Emergency crews are searching for a person who was reportedly in a Toronto storm drain tunnel when they were swept into a waterway after a bout of heavy rain. Police tape is shown in Toronto, Tuesday, May 2, 2017. THE CANADIAN PRESS/Graeme Roy

TORONTO — Emergency crews say a teenager has died after getting caught in a Toronto storm drain tunnel during a bout of heavy rain. 

Toronto fire says it received a call around 1:20 a.m. Friday about a person who was swept into the water at Earl Bales Park, the site of a large stormwater management pond in the area of North York.

Toronto Fire Services Capt. Dan Vieira says one teenager managed to get out of the water and then sought someone else to call police to search for his missing friend.

Vieira confirms the missing teen was found dead and the family has been notified.

Vieira says reports suggest this was a case of misadventure after the two teens ventured into the storm drain system and were overcome by rushing water in the tunnel as a rainstorm moved over the city.  

Toronto police say the teens entered the sewer system by lifting a manhole cover and travelling approximately 300 metres in the tunnel before the water came in and swept them through the system.
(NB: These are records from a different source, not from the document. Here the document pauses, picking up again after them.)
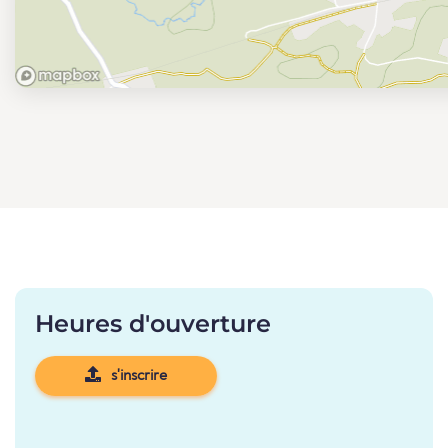
Heures d'ouverture
s'inscrire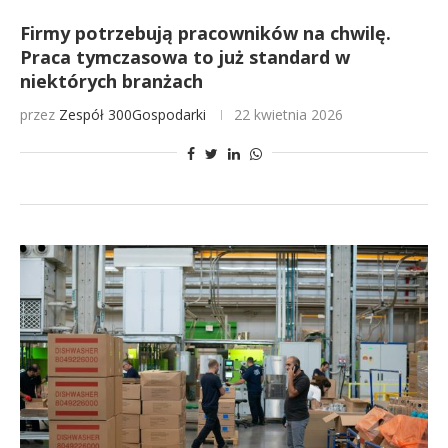
Firmy potrzebują pracowników na chwilę.
Praca tymczasowa to już standard w
niektórych branżach
przez
Zespół 300Gospodarki
22 kwietnia 2026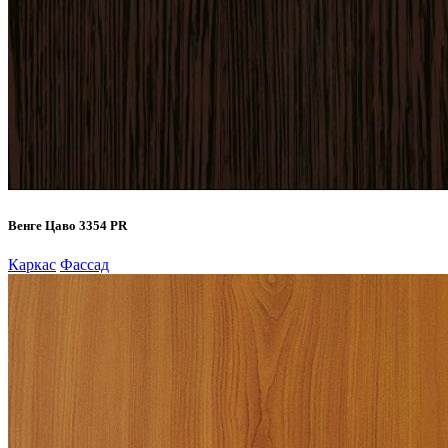
Венге Цаво 3354 PR
Каркас
Фассад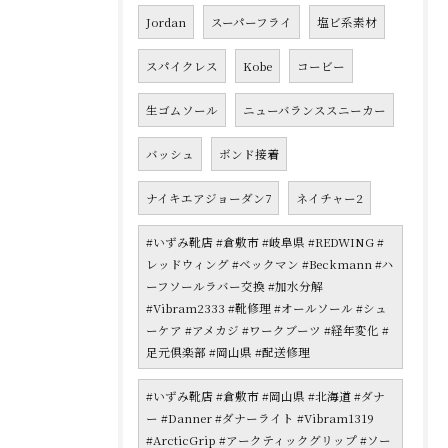
Jordan
スーパーフライ
塩ビ系素材
スパイクレス
Kobe
コービー
生ゴムソール
ニューバランススニーカー
バッシュ
ボンド接着
ナイキエアジョーダン7
ネイチャー2
#いずみ靴店 #倉敷市 #岐阜県 #REDWING #
レッドウィング #ベックマン #Beckmann #ハ
ーフソールラバー交換 #加水分解
#Vibram2333 #靴修理 #オールソール #シュ
ーケア #アメカジ #ワークブーツ #経年変化 #
足元倶楽部 #岡山県 #配送修理
#いずみ靴店 #倉敷市 #岡山県 #北海道 #ダナ
ー #Danner #ダナーライト #Vibram1319
#ArcticGrip #アークティックグリップ #ソー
"One of the individuals was very luckily hanging onto the side of the bank to save himself and the other person unfortunately drowned and succumbed to his injuries," Vieira said. 

Toronto police say marine units were searching the area and remain on scene with Toronto Fire Services. They say the investigation continues, but at this time there is nothing suspicious about the incident.

Police say signage warning people of high water levels and to "stay out of the sewer system" were visible.

Environment Canada reported about nine millimetres of rainfall in Toronto on Thursday and the city was briefly under a severe thunderstorm watch in the late evening.